The file https://commons.wikimedia.org/wiki/File:Montazem_Naseri.pdf was uploaded with high compression, size 25.5 MB. The file did not display (jpg preview, thumbnail, next page option -- nowhere). Then I decompressed it to 178.68 MB and overwrote the previous file. Now it displays. The thumbnail of the previous file is still not visible.
|Open||None||T43371 Thumbnail/imagescaler (tracking)|
|Resolved||jijiki||T170817 Upgrade Thumbor servers to Stretch|
|Resolved||Gilles||T196961 Non-rendering of thumbnail of compressed pdf in Commons|
The first version uploaded wasn't displaying thumbnail pages—choosing whichever you wanted, tried and confirmed at random pages—and this was either directly in the File: at Commons, or when viewed through some of the variations available at the Wikisources.
I have a similar problem with this file: https://commons.wikimedia.org/wiki/File:An_Anglo-Chinese_Vocabulary_of_the_Ningpo_Dialect.pdf
The thumbnail is not displayed even though the file is readable after being downloaded.
I'm pretty sure that the file is a valid PDF because it works on my laptop. It also previewed well at the source site: https://archive.org/details/wilhelmgesenius00gese .
It seems this problem is connected with many (or all?) pdf files downloaded from archive.org, so it would really help if it were solved. It prevents such files to be proofread at Wikisource, as the proofread extension is not able to render the pdf pages from Commons as well.
That horse radish culture PDF is timing out when processed with ghostscript. Which means it's taking more than one minute on our production servers. It's an unreasonable amount of time for any thumbnail. The question is what's special about a 393KB PDF that it would take 1+ minute to extract a thumbnail from it.
On my own machine (MacOS, gs 9.23) it's fast. I've verified on a production Thumbor machine, thumbor1001, that it's excruciatingly slow there (Debian Jessie, gs 9.06). On a Debian Stretch WMCS machine (gs 9.20) it feels fast as well.
This is most likely a ghostscript bug making processing of that kind of file very slow on the version of ghostscript we're stuck with on Debian Jessie. This should be revisited once the Thumbor cluster has been updated to Debian Stretch and a much newer version of ghostscript.
Until now I have experienced this problem only with files downloaded from archive.org, now for the first time I have the same problem with a file downloaded from Hathi Trust Digital Library, see https://commons.wikimedia.org/wiki/File:The_voice_of_an_oppressed_people.pdf . Meanwhile, more people were discussing the problem at en.wikisource, e.g. here: https://en.wikisource.org/w/index.php?title=Wikisource%3AScriptorium%2FHelp&type=revision&diff=8890604&oldid=8890506 or here: https://en.wikisource.org/w/index.php?title=Wikisource%3AScriptorium%2FHelp&type=revision&diff=8935250&oldid=8924491 . It would be nice if someone managed to find a solution. Could this task receive a higher priority?

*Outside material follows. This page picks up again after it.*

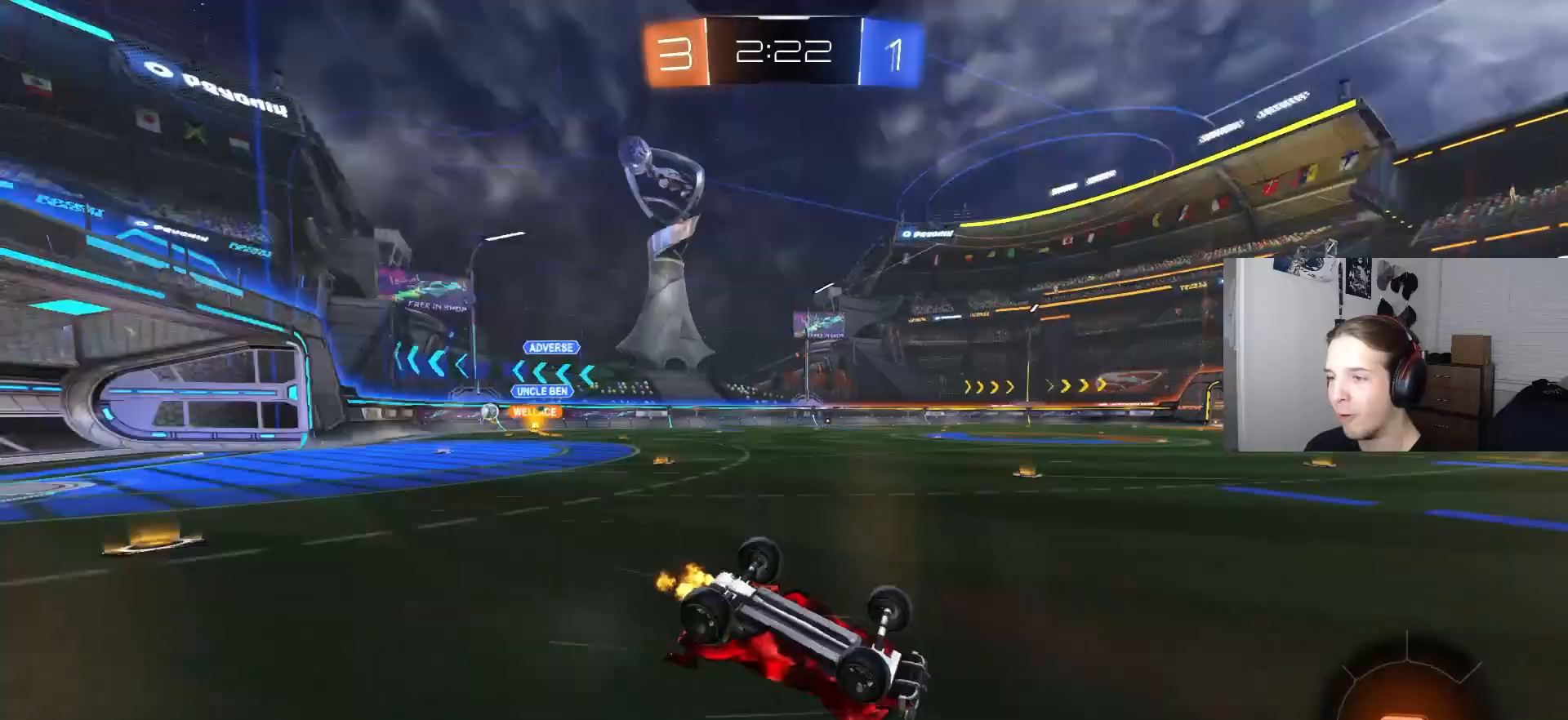
{"buttons": ["R2"], "left_stick": "center", "right_stick": "center", "events": [[50, "left_stick", "down-left"], [333, "L1", "up"], [333, "left_stick", "center"]]}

I had a couple of attempts at re-processing the https://commons.wikimedia.org/wiki/File:The_voice_of_an_oppressed_people.pdf file.
(1) Export all pages as tiffs (66) then use Arcobat Pro XI to make a new file - slightly smaller file and works OK
(2) Take the original PDF and "Save as Optimized PDF" in Acrobat (it downsamples the images) - file size now one third, and still all OK and reads fine.
I assume it must be an issue with the PDF agent used to create the original file, and/or the images were scanned a too high a bit rate (each tiff was 4MB in size)
Meanwhile I tried to reprocess it as djvu, which sometimes (not always) helped in the past, but this time it did not: https://commons.wikimedia.org/wiki/File:The_voice_of_an_oppressed_people.djvu (I will nominate if for deletion after some while).
P. S. I am grateful that Ronhjones solved this particular file, but nobody knows how many other users, who are not experienced in both reprocessing the files and complaining at phabricator, are discouraged from downloading PDF books to Commons and Wikisource. Some real solution of the problem is really needed.
It has been found out that the complicated workaround consisting of exporting the files into TIFF and than back to PDF results in flattening the layers and considerable loss of quality of pictures. Not everybody also has software able to do such a workaround. May I ask if there is any progress ahead?